_Information shown_.
········
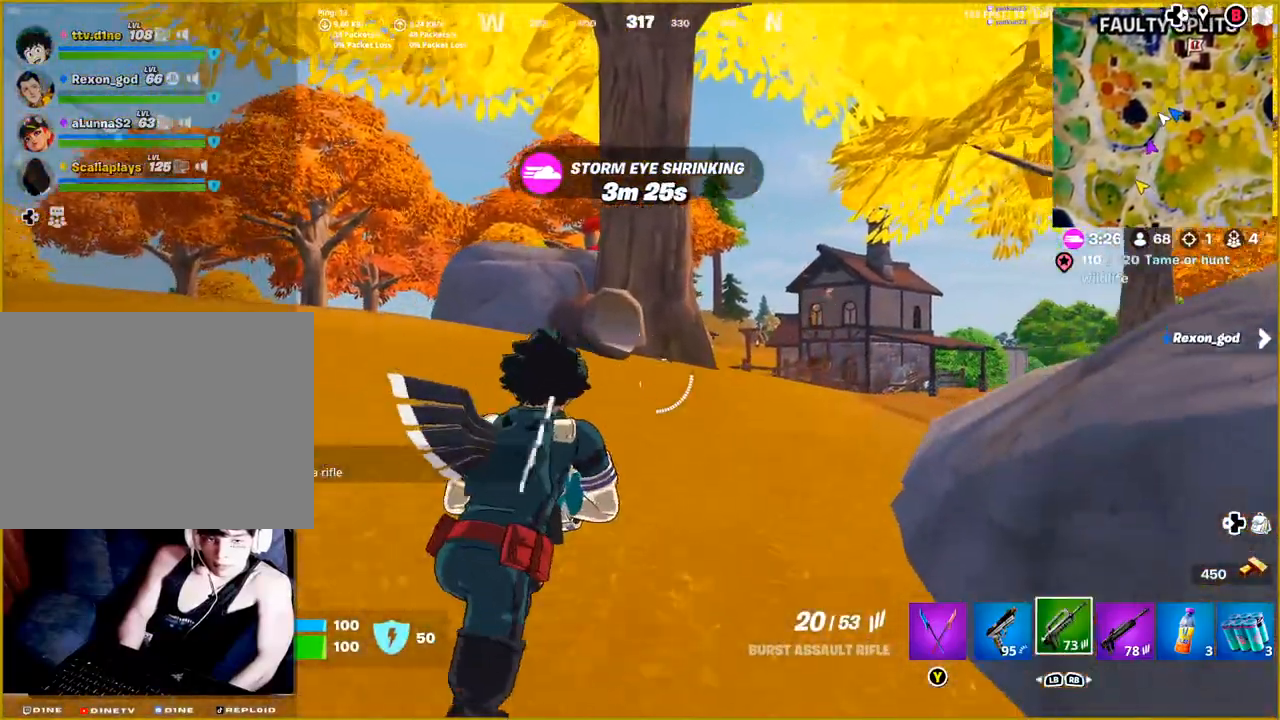
{"buttons": [], "left_stick": "up-right", "right_stick": "center", "events": [[133, "right_stick", "center"]]}
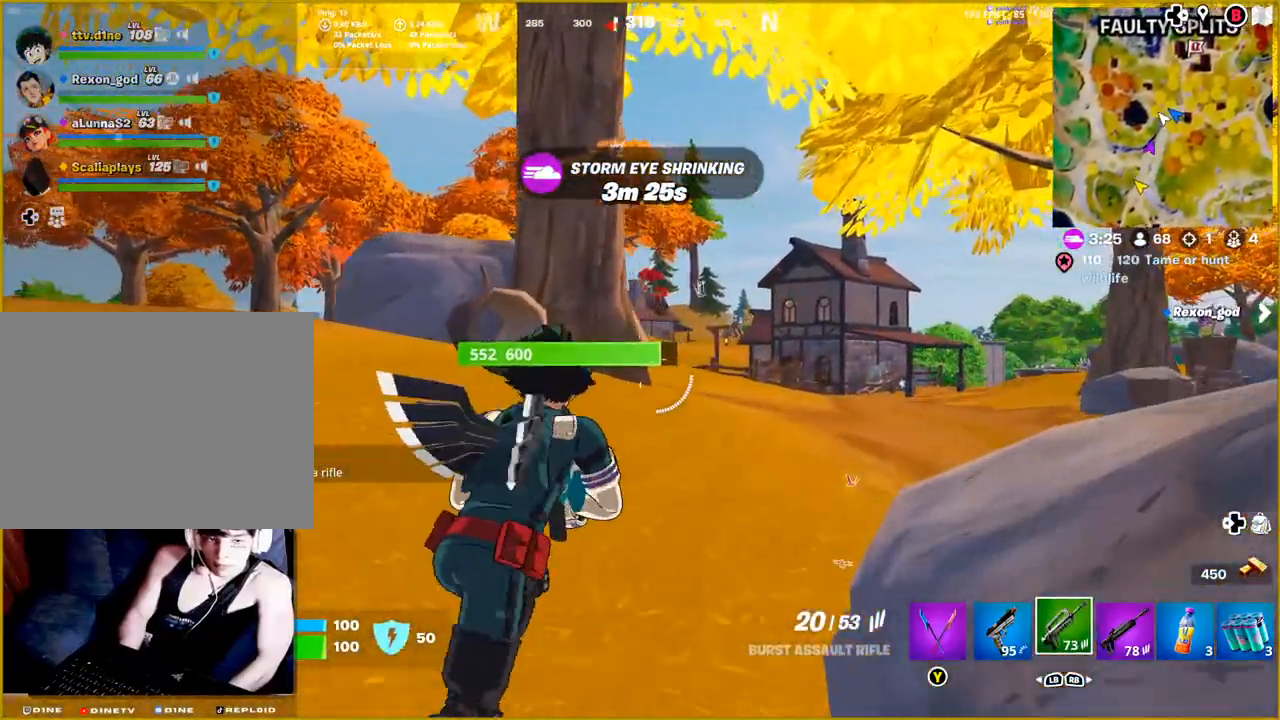
{"buttons": [], "left_stick": "up-right", "right_stick": "left", "events": [[183, "right_stick", "left"]]}
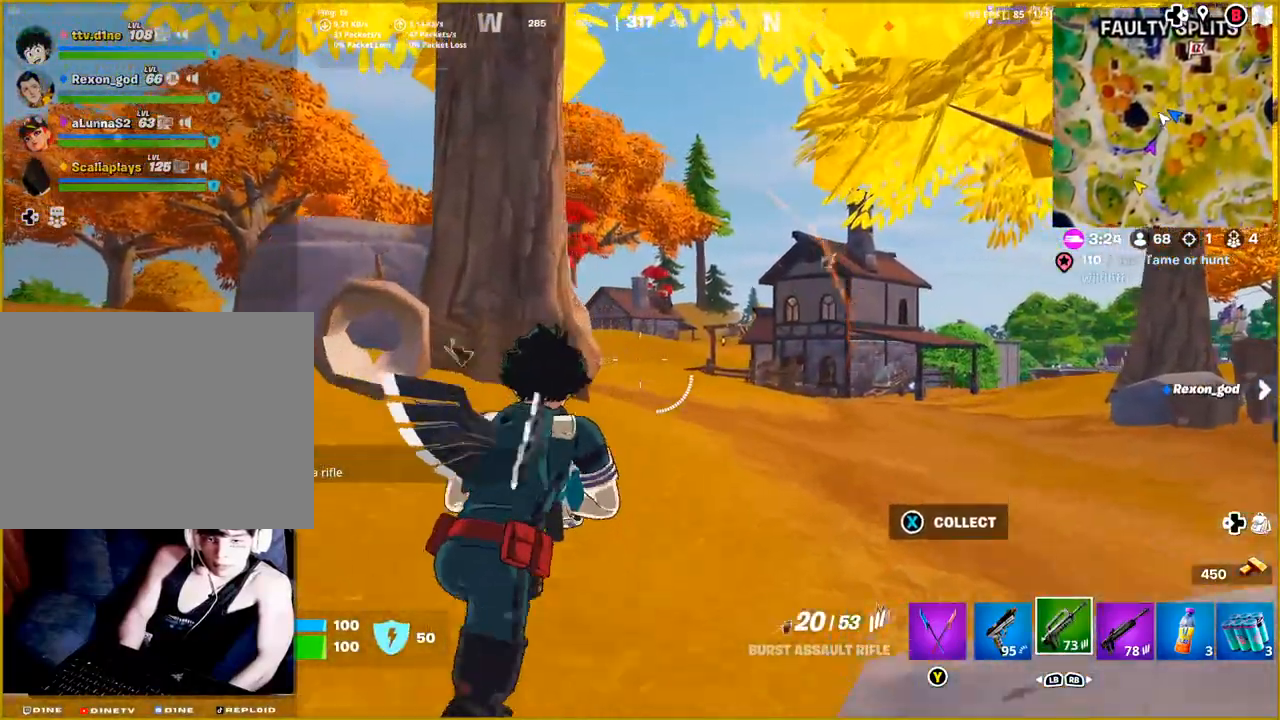
{"buttons": [], "left_stick": "up-right", "right_stick": "left", "events": [[67, "right_stick", "center"], [317, "right_stick", "down-left"], [483, "right_stick", "left"]]}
········
Give the data again exactly, without pictures.

{"buttons": [], "left_stick": "up-right", "right_stick": "center", "events": [[133, "right_stick", "center"]]}
{"buttons": [], "left_stick": "up-right", "right_stick": "left", "events": [[183, "right_stick", "left"]]}
{"buttons": [], "left_stick": "up-right", "right_stick": "left", "events": [[67, "right_stick", "center"], [317, "right_stick", "down-left"], [483, "right_stick", "left"]]}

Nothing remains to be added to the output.